Note: First Looks give previews of new drinks and menus we're curious about. Since they are arranged photo shoots, we do not make critical evaluations or recommendations.
"We're trying to tell a story of distillation in our drinks and on our menu," says Benjamin Wood, bartender at the newly opened Tribeca spot, Distilled NY. The story, Wood says, is about "that process of starting out with one thing and transforming it into something new."
Wood and his partner behind the bar, Sheldon Wiley, have created a list focused on reimagined classics and nods to the history of the cocktail. There's a play on a Ramos Gin Fizz, for example, that replaces gin with tequila and recalls the drink's colonial-era identity as a hangover cure.
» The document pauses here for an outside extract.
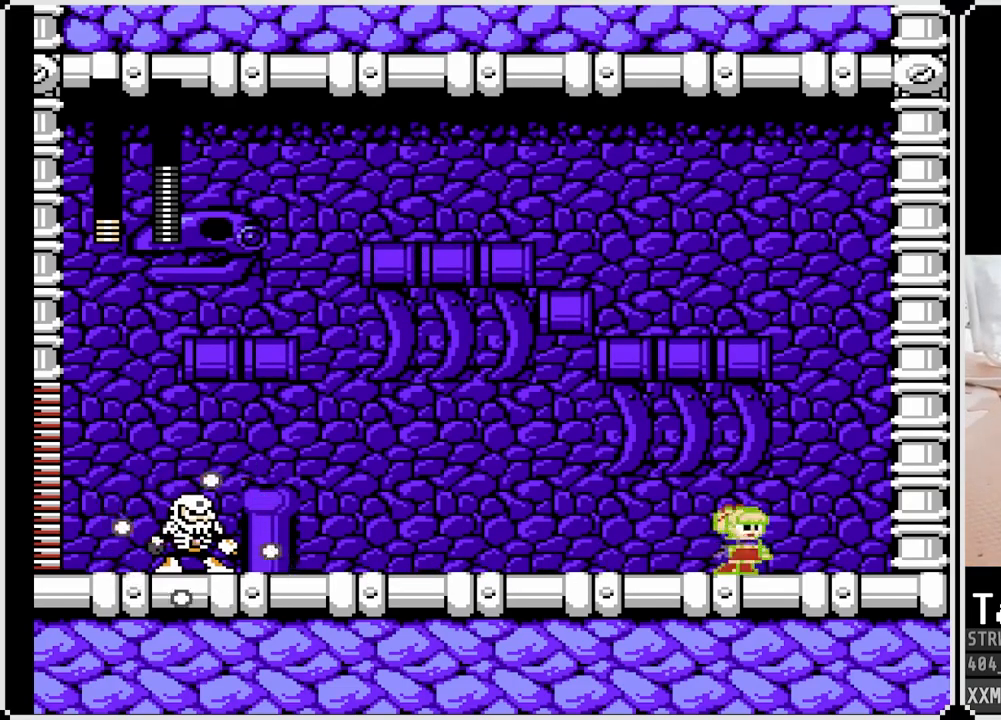
{"buttons": ["SQUARE"], "left_stick": "center", "right_stick": "center", "events": [[150, "DPAD_LEFT", "down"], [283, "DPAD_LEFT", "up"]]}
One original creation, Dram Betty, features a housemade 3-herb vodka named after Elizabeth "Betty" Flanagan, thought to be an inventor of the first cocktail.
"I like to say our concept across the board—cocktails, wine, beer, food—is mostly American with a global influence and regional bias," explains Wood. "American because we are an American public house, global because we don't want to limit ourselves, and a regional bias based on the historical context of how a public house would have used the products locally available to them."
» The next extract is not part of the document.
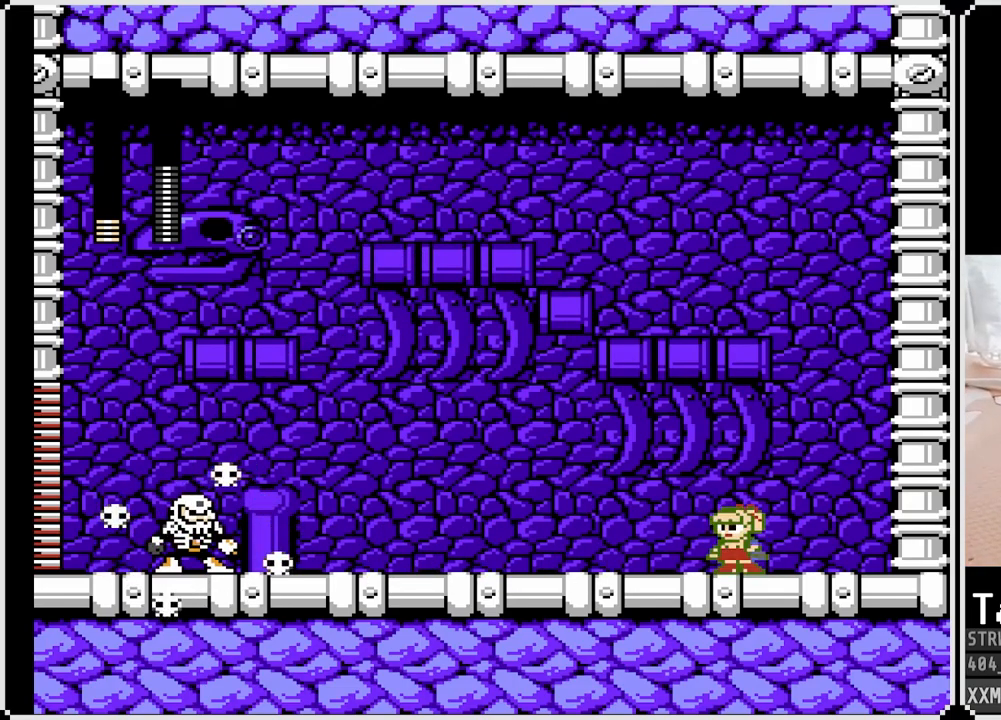
{"buttons": ["SQUARE"], "left_stick": "center", "right_stick": "center", "events": []}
You'll see this focus applied in the Mead Americano, a carbonated Negroni riff that features a lightly sweet mead from Washingtonville, New York. (Fans of mead should know also that Distilled will offer four different locally-made options by the glass.)
"For us, it's all about intentionality," says Wood, a Ward III and Goldbar vet. (Sheldon Wiley's resume includes Riff Raff and Hudson Hotel, not to mention the title of World's Fastest Bartender). In their take on the Mint Julep, this means dry shaking the mint instead of muddling it and burying it under a mountain of pebble ice to hold the mint at the bottom. "It forces you to drink from the straw so you get the added aromatics from the mint garnish as you sip," Wood explains.